A maior prova de que o PT e a esquerda nunca compreenderam o fenômeno das redes sociais é que o partido tentou usar nestas redes a mesma estratégia que usa fora delas: tentou instrumentalizá-las, colocando uma militância profissionalizada e paga para agir seguindo uma orientação partidária centralizada
Existe uma expectativa de que as manifestações pelo impeachment da presidente Dilma marcadas para o próximo dia 15 de março possam reunir milhões de pessoas nas principais cidades do país. Essa expectativa é compartilhada reservadamente por pessoas do próprio governo e do PT, como informa o jornalista Reinaldo Azevedo em uma de suas colunas dias atrás. Segundo o jornalista, gente do próprio governo e do partido reconhece que o PT perdeu a batalha nas redes sociais, uma vez que a mobilização da sociedade em oposição ao governo nasceu justamente nesse ambiente das redes.
Esta avaliação por parte dos próprios petistas não me surpreende, pois venho apontando para esse fato há vários meses: na verdade, o PT não perdeu a batalha nas redes sociais, pois, a rigor, ele nunca soube como jogá-la. O partido, por sua natureza autoritária e antidemocrática, nunca foi capaz de compreender o real significado da atuação política da sociedade civil nas redes sociais.
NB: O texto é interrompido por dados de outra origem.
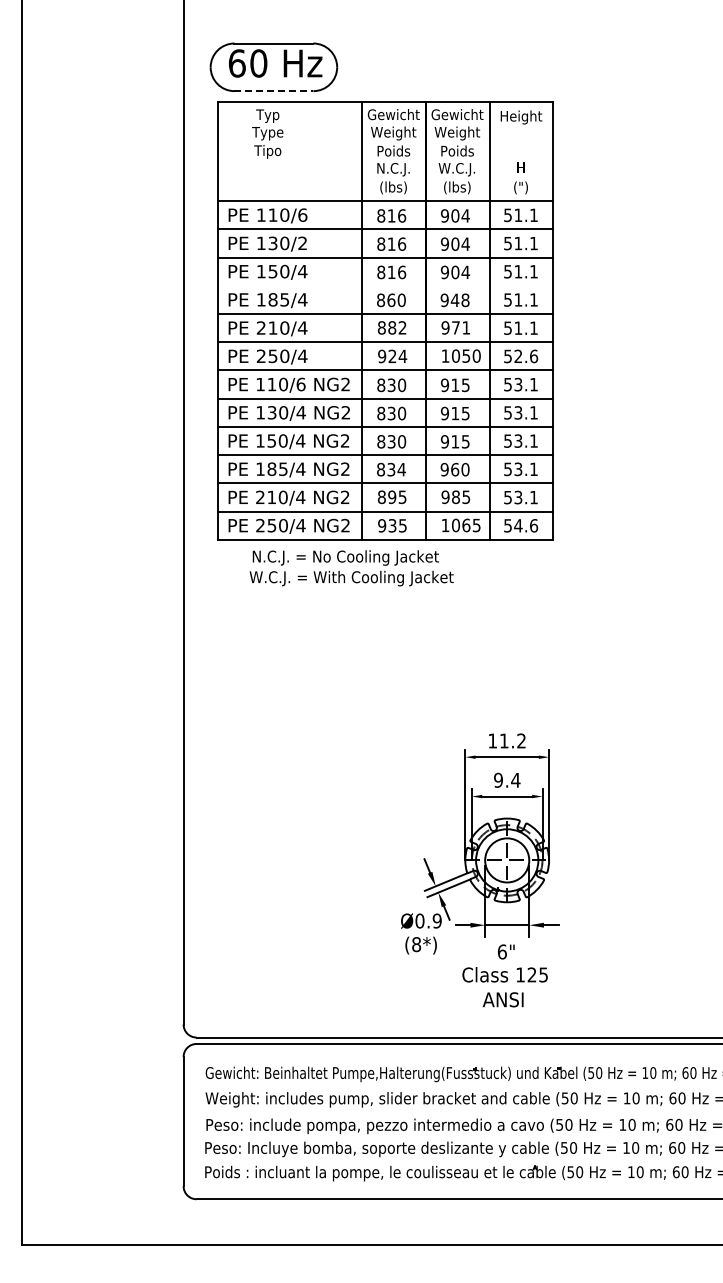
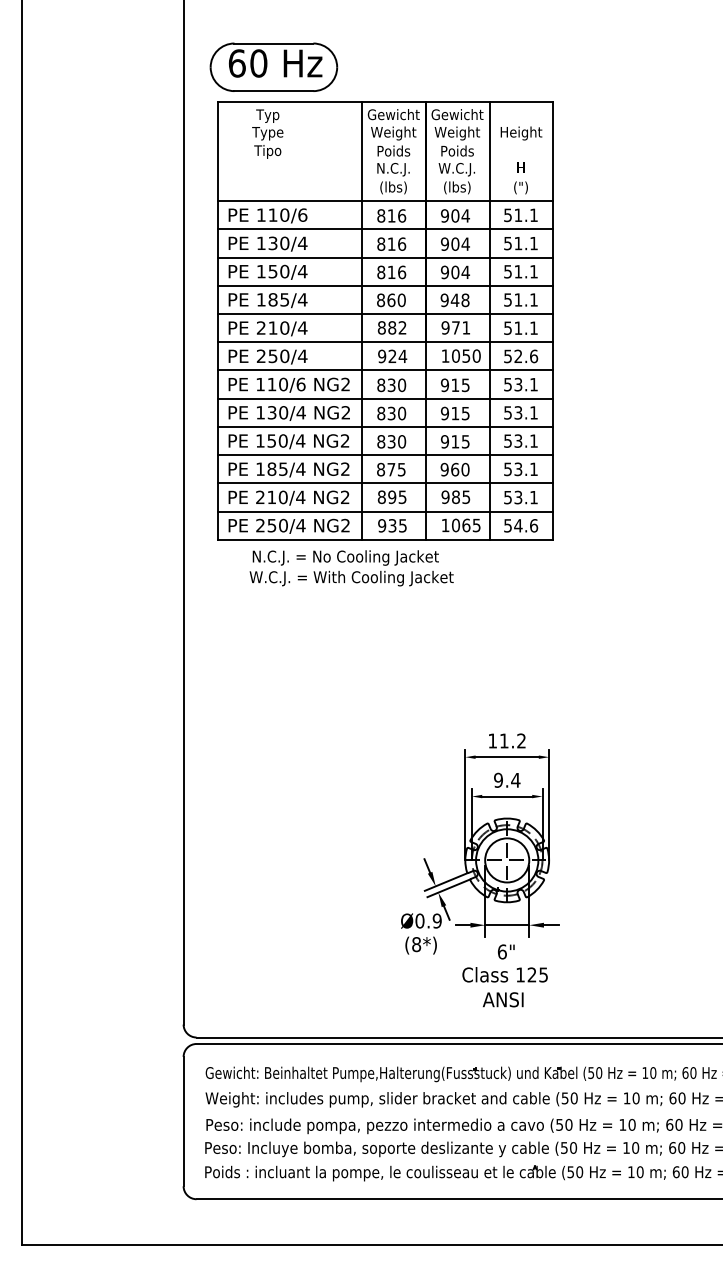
line at (274, 91): dashed -> solid
text at (521, 117) position: (521, 117) -> (521, 133)
text at (302, 242): 130/2 -> 130/4
line at (385, 285): none -> present
text at (396, 469): 834 -> 875
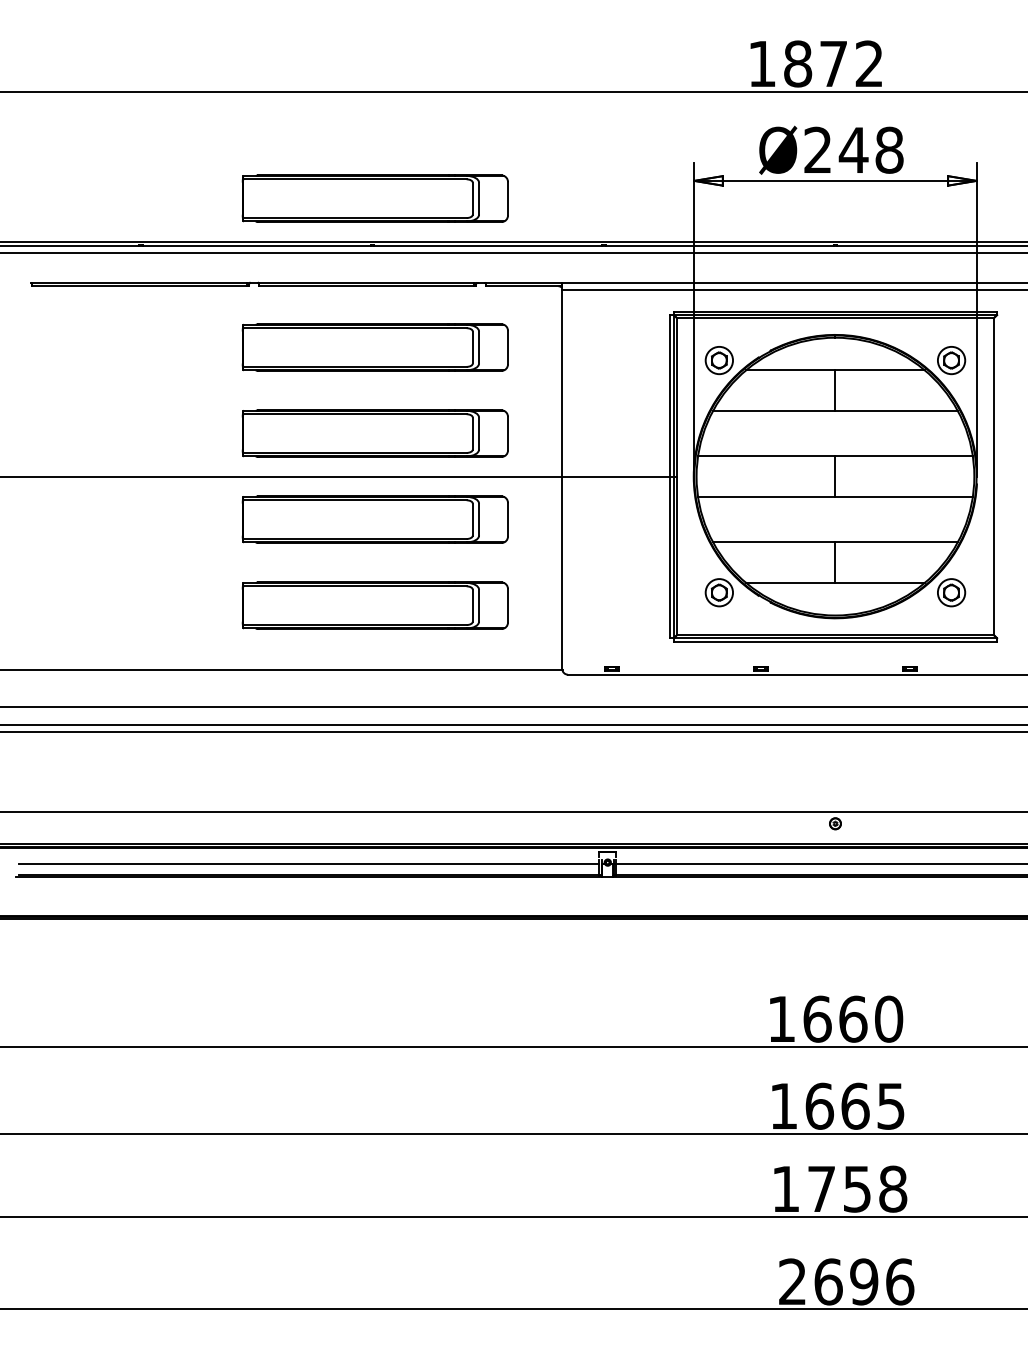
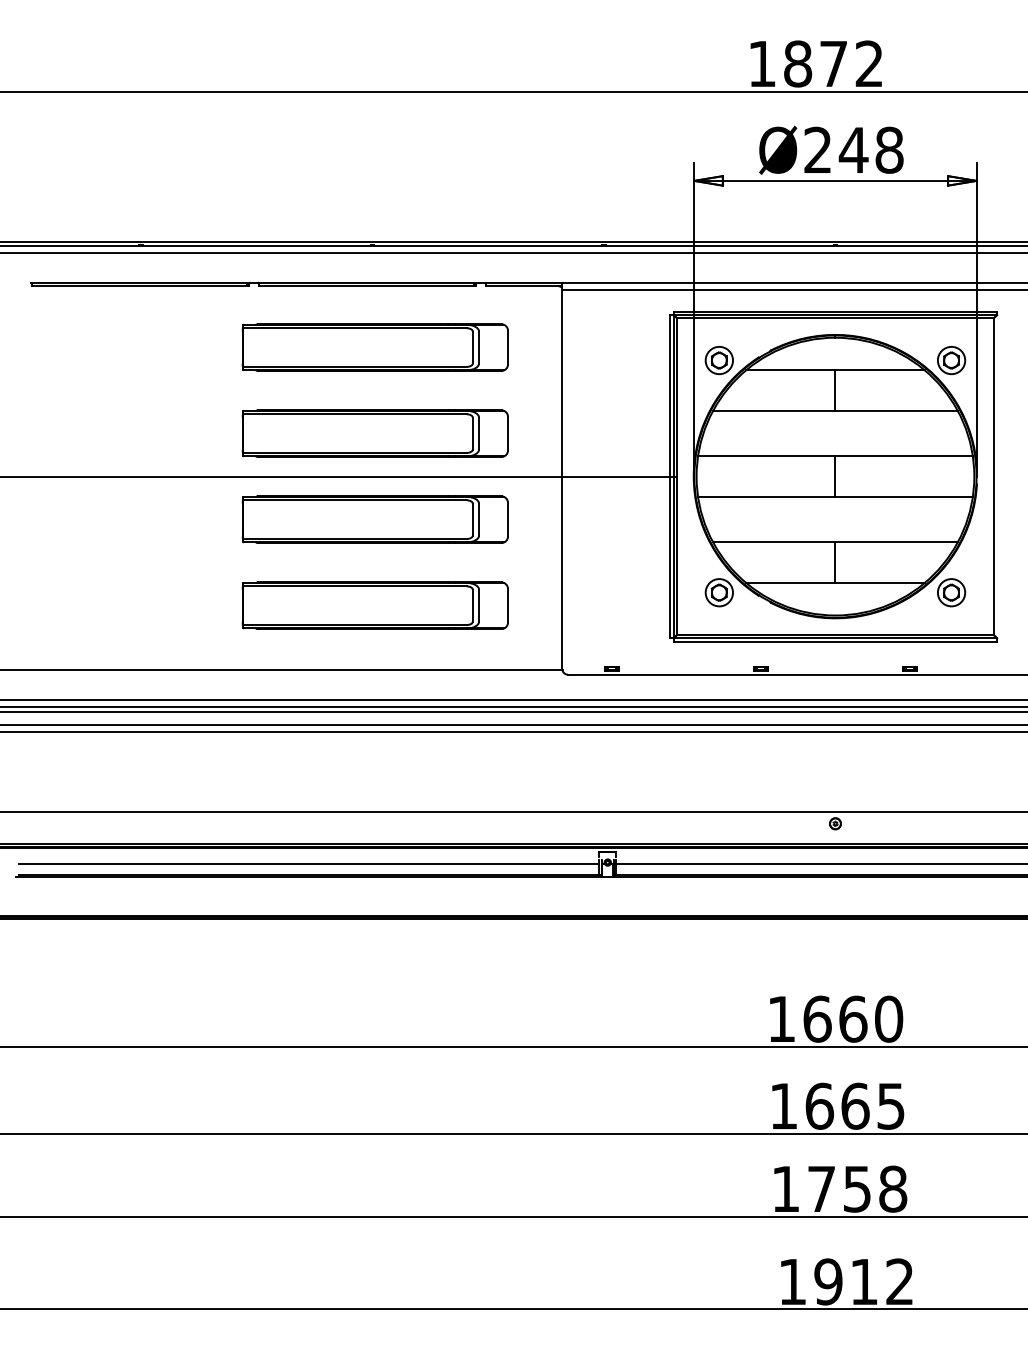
part at (374, 198): present -> none
line at (513, 700): none -> present
line at (513, 711): none -> present
text at (846, 1281): 2696 -> 1912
A atuação política das pessoas, dos indivíduos comuns nas redes sociais se constitui há muito tempo no único e autêntico movimento social do país, diferente dos movimentos sociais “oficiais” existentes e reconhecidos por boa parte da imprensa como tais, e que na verdade não passam de aparelhos e extensões do PT e de seus partidos auxiliares.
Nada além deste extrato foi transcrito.